The only clinically proven pharmacologic treatments are glucocorticoids such as prednisone, which increase muscle strength and prolong the ability to ambulate.2 However, complications secondary to corticosteroid use must be vigilantly managed. Although their use remains controversial, angiotensin-converting enzyme inhibitors and β-blockers have been proposed as a therapy to delay and treat dilated cardiomyopathy. Gene therapy, myoblast therapy, and stem cell therapy are all promising potential therapies under scientific study.2

Follow-up

Yearly influenza vaccination and all scheduled pediatric immunizations are recommended for children with BMD. Preserving a good nutrition status and avoiding obesity are important in maintaining functional mobility as muscle weakness progresses.
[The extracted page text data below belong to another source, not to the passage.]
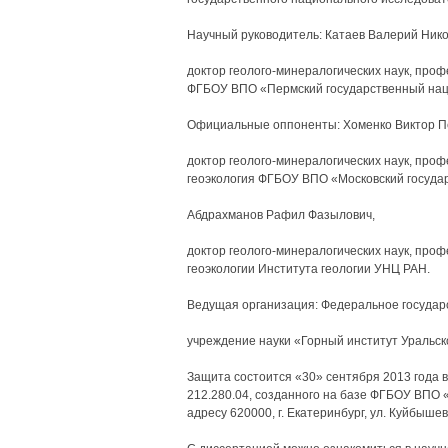
Научный руководитель: Катаев Валерий Нико
доктор геолого-минералогических наук, проф
ФГБОУ ВПО «Пермский государственный нац
Официальные оппоненты: Хоменко Виктор П
доктор геолого-минералогических наук, про
геоэкология ФГБОУ ВПО «Московский госуда
Абдрахманов Рафил Фазылович,
доктор геолого-минералогических наук, про
геоэкологии Института геологии УНЦ РАН.
Ведущая организация: Федеральное госуда
учреждение науки «Горный институт Уральск
Защита состоится «30» сентября 2013 года в
212.280.04, созданного на базе ФГБОУ ВПО 
адресу 620000, г. Екатеринбург, ул. Куйбышев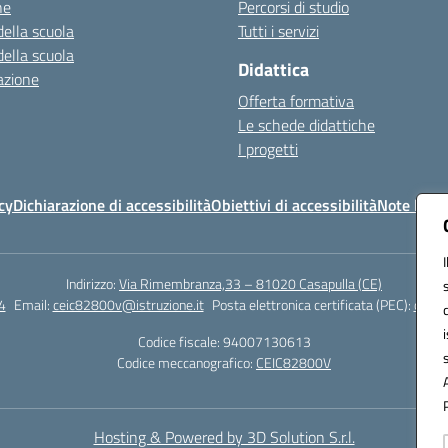
ne
Percorsi di studio
della scuola
Tutti i servizi
della scuola
Didattica
azione
Offerta formativa
Le schede didattiche
I progetti
cy
Dichiarazione di accessibilità
Obiettivi di accessibilità
Note legal
Indirizzo:
Via Rimembranza,33 – 81020 Casapulla (CE)
4
Email:
ceic82800v@istruzione.it
Posta elettronica certificata (PEC):
ceic8
Codice fiscale: 94007130613
Codice meccanografico:
CEIC82800V
Hosting & Powered by 3D Solution S.r.l.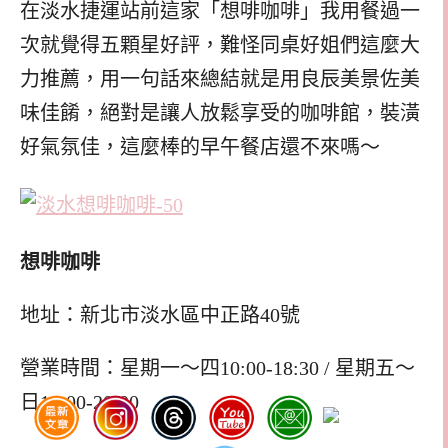
在淡水捷運站前這家「想啡咖啡」我用餐過一
次就覺得五顆星好評，難怪同桌好姐們這麼大
力推薦，用一句話來總結就是用良辰美景佐美
味佳餚，絕對是讓人放鬆享受的咖啡館，裝潢
好氣氛佳，這麼棒的早午餐店還不來嗎～
想啡咖啡
地址：新北市淡水區中正路40號
營業時間：星期一～四10:00-18:30 / 星期五～
日10:00-20:00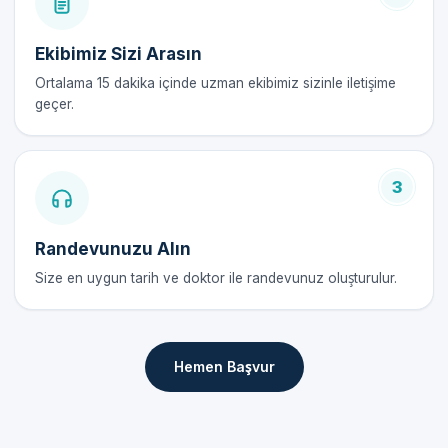
tamamlanır.
İyileşme:
İşlem sonrası çocuk, belirli bir süre
Ekibimiz Sizi Arasın
gözlem altında tutulur. İyileşme süreci hızlıdır.
Ortalama 15 dakika içinde uzman ekibimiz sizinle iletişime
geçer.
Lazer Sünnet Avantajları
Ağrısız ve konforlu bir süreç sunar.
Kanama riski minimum seviyeye indirilir.
3
Hızlı iyileşme süresi sağlar.
Enfeksiyon riski daha düşüktür.
Randevunuzu Alın
Estetik sonuçlar genellikle daha iyidir.
Size en uygun tarih ve doktor ile randevunuz oluşturulur.
Lazer Sünnet Fiyatları 2026
2026 yılında Hadim'de lazer sünnet fiyatları, sağlık hizmetleri ve
Hemen Başvur
kullanılan malzemelere göre değişiklik göstermektedir.
Randevu formumuzdan detaylı bilgi alarak güncel fiyatları
öğrenebilirsiniz.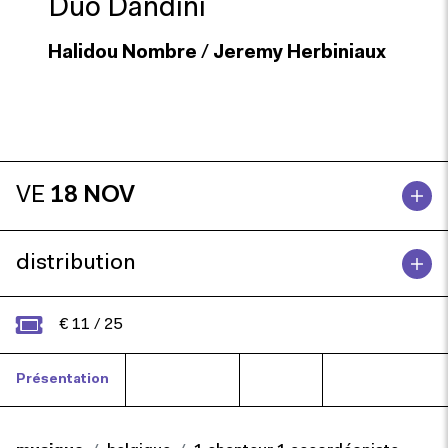
Duo Dandini
Halidou Nombre
/
Jeremy Herbiniaux
VE
18 NOV
distribution
€ 11 / 25
Présentation
Programme
Presse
Continuous cardiopulmonary follow-up is necessary.7

Prognosis

Complications of BMD include progressive disability; dilated cardiomyopathy and dysrhythmia; respiratory failure with the potential need for ventilator support; muscle contractures; kyphoscoliosis; dysphagia and aspiration pneumonia; functional constipation; osteopenia and pathologic fracture; and malignant hyperthermia.6-8

The prognosis is variable; some patients may be ambulatory into adult life. The mean age at which BMD patients become nonambulatory is 27 years, with a range of 12 to 30 years. Death usually results from respiratory failure or cardiac failure at a mean age of 42 years, with a range of 23 to 63 years.7

Although DMD and BMD are essentially the same phenotypically, the quality of life associated with either condition differs, a fact that is important in counseling the patient and family about living with BMD.

References:

1. Bushby K, Finkel F, Birnkrant DJ, et al; DMD Care Considerations Working Group. Diagnosis and management of Duchenne muscular dystrophy, part 1: diagnosis, and pharmacological and psychosocial management. Lancet Neurol. 2010;9(1):77-93.
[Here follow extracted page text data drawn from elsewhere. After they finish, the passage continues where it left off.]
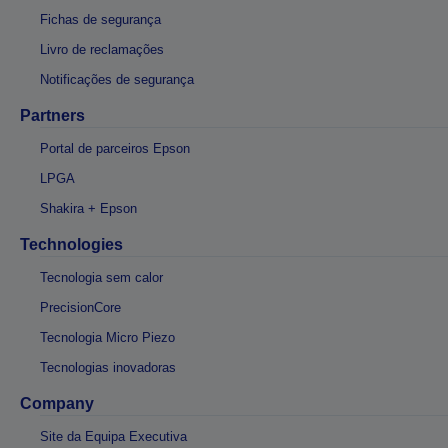
Fichas de segurança
Livro de reclamações
Notificações de segurança
Partners
Portal de parceiros Epson
LPGA
Shakira + Epson
Technologies
Tecnologia sem calor
PrecisionCore
Tecnologia Micro Piezo
Tecnologias inovadoras
Company
Site da Equipa Executiva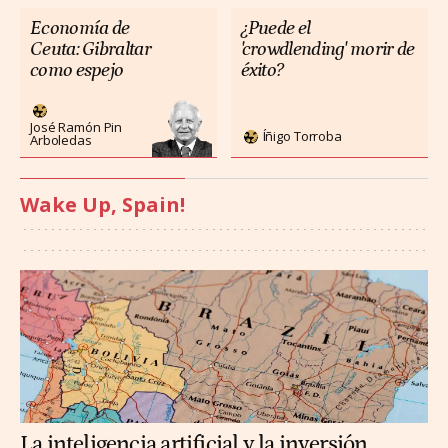
Economía de
¿Puede el
Ceuta: Gibraltar
'crowdlending' morir de
como espejo
éxito?
José Ramón Pin
Íñigo Torroba
Arboledas
Wake Up, Spain!
La inteligencia artificial y la inversión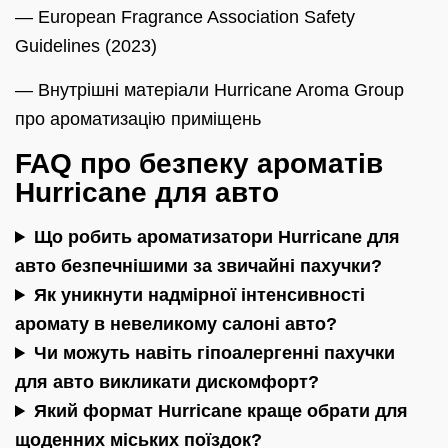
— European Fragrance Association Safety
Guidelines (2023)
— Внутрішні матеріали Hurricane Aroma Group
про ароматизацію приміщень
FAQ про безпеку ароматів
Hurricane для авто
Що робить ароматизатори Hurricane для
авто безпечнішими за звичайні пахучки?
Як уникнути надмірної інтенсивності
аромату в невеликому салоні авто?
Чи можуть навіть гіпоалергенні пахучки
для авто викликати дискомфорт?
Який формат Hurricane краще обрати для
щоденних міських поїздок?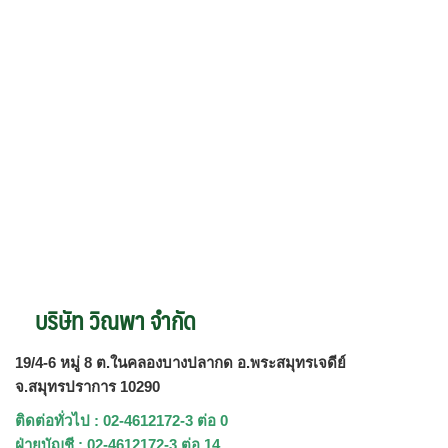
บริษัท วิณพา จำกัด
19/4-6 หมู่ 8 ต.ในคลองบางปลากด อ.พระสมุทรเจดีย์
จ.สมุทรปราการ 10290
ติดต่อทั่วไป : 02-4612172-3 ต่อ 0
ฝ่ายบัญชี : 02-4612172-3 ต่อ 14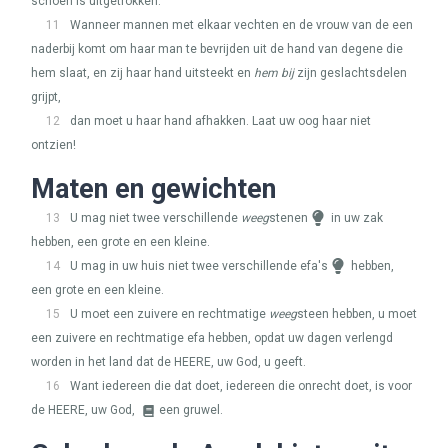
schoen is uitgetrokken.
11
Wanneer mannen met elkaar vechten en de vrouw van de een
naderbij komt om haar man te bevrijden uit de hand van degene die
hem slaat, en zij haar hand uitsteekt en
hem bij
zijn geslachtsdelen
grijpt,
12
dan moet u haar hand afhakken. Laat uw oog haar niet
ontzien!
Maten en gewichten
13
U mag niet twee verschillende
weeg
stenen
in uw zak
hebben, een grote en een kleine.
14
U mag in uw huis niet twee verschillende efa's
hebben,
een grote en een kleine.
15
U moet een zuivere en rechtmatige
weeg
steen hebben, u moet
een zuivere en rechtmatige efa hebben, opdat uw dagen verlengd
worden in het land dat de
HEERE
, uw God, u geeft.
16
Want iedereen die dat doet, iedereen die onrecht doet, is voor
de
HEERE
, uw God,
een gruwel.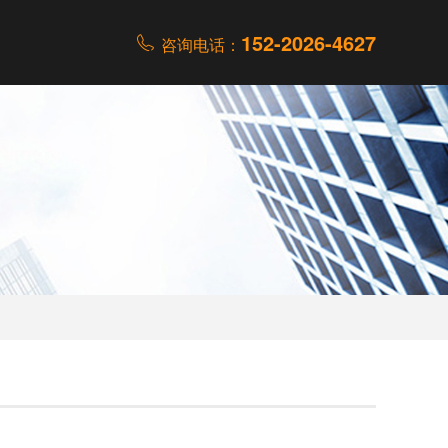
152-2026-4627
咨询电话：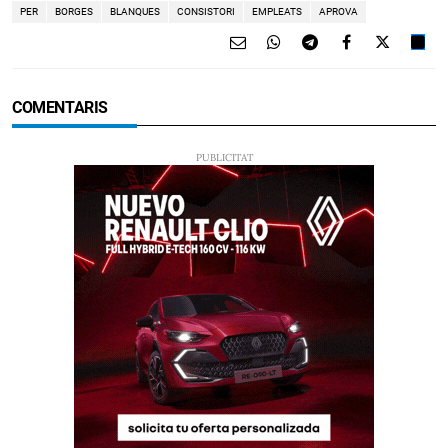
PER
BORGES
BLANQUES
CONSISTORI
EMPLEATS
APROVA
COMENTARIS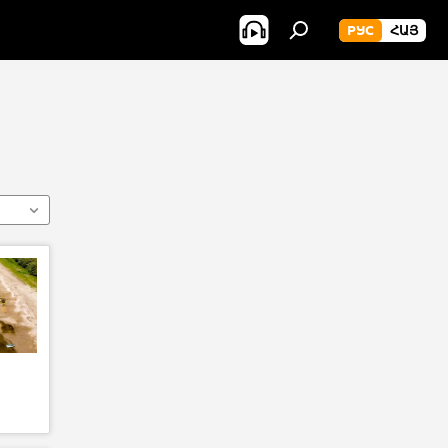
РУС
ՀԱՅ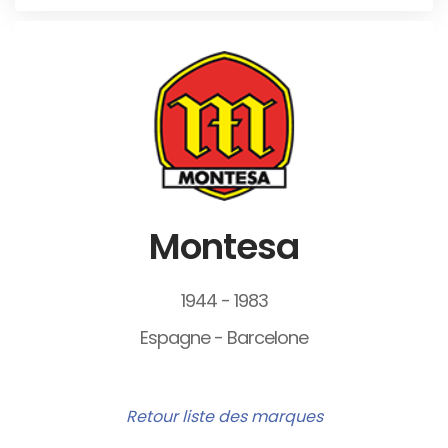
Montesa
1944 - 1983
Espagne - Barcelone
Retour liste des marques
2. Beytía Mde LA, Vry J, Kirschner J. Drug treatment of Duchenne muscular dystrophy: available evidence and perspectives. Acta Myol. 2012;
31(1):4-8.

3. Doo KH, Ryu HW, Kim SS, et al. A case of Becker muscular dystrophy with early manifestation of cardiomyopathy. Korean J Pediatr. 2012;
55(9):350-353.

4. Becker PE, Kiener F. A new x-chromosomal muscular dystrophy [in German]. Arch Psychiatr Nervenkr Z Gesamte Neurol Psychiatr. 1955;
193(4):427-448.

5. Becker PE. New results of genetics of muscular dystrophy [in German]. Acta Genet Stat Med. 1957;7(2):303-310.

6. The muscular dystrophies. In: Ropper AH, Samuels MA. Adams and Victor’s Principles of Neurology. 9th ed. New York, NY: McGraw-Hill; 2009:chap 50.
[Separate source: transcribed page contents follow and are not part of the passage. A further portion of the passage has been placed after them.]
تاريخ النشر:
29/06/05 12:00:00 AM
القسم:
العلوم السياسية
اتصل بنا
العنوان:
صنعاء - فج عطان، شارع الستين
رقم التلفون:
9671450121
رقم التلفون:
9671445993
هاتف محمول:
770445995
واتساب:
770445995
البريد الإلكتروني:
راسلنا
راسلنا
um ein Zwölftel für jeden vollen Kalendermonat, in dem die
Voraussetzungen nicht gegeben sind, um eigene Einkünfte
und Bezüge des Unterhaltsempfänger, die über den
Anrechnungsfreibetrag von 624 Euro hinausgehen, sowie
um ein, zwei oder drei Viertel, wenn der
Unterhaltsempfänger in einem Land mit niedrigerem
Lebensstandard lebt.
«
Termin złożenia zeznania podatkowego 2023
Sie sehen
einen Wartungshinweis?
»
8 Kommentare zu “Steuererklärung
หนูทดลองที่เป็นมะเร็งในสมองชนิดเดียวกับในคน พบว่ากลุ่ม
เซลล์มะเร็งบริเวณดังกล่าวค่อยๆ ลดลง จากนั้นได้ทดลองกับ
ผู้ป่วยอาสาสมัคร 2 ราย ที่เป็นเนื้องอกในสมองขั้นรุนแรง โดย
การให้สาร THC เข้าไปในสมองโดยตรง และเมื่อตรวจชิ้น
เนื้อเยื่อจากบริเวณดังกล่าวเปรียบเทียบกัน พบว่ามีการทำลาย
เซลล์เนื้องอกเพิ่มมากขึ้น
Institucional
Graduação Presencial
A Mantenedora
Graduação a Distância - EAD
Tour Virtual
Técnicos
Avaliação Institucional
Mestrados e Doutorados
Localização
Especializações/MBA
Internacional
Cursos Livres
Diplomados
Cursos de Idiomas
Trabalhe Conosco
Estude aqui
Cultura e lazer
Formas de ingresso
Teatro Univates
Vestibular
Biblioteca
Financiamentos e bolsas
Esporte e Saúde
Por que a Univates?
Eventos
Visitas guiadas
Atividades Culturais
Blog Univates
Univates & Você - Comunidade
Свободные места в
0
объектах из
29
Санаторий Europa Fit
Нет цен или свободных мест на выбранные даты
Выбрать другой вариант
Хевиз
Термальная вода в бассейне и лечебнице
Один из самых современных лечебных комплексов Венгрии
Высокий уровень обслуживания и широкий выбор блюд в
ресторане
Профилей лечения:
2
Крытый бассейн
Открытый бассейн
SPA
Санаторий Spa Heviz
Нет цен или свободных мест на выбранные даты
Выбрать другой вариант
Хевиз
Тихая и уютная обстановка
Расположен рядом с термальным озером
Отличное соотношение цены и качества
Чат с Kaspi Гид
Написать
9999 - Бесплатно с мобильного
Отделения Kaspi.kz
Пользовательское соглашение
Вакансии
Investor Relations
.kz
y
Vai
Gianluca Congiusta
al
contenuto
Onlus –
7. Mandac BR. Becker muscular dystrophy. Medscape Reference Web site. http://emedicine.medscape.com/article/313417-overview. Updated November 28, 2011. Accessed July 24, 2013.

8. Sarnat HB. Duchenne and Becker muscular dystrophies. In: Kliegman RM, Stanton BF, St. Geme JW III, Schor NF, Behrman RE, eds. Nelson Textbook of Pediatrics. 19th ed. Philadelphia, PA: Elsevier Saunders; 2011:2119-2122.

Dr Taylor is in the neonatal-perinatal fellowship program in the Division of Neonatology at Harbor–UCLA Medical Center in Torrance, California. Dr Peter is a clinical associate professor at the Florida State University College of Medicine and a pediatrician at Crestview Pediatrics and Adolescent Center in Crestview, Florida.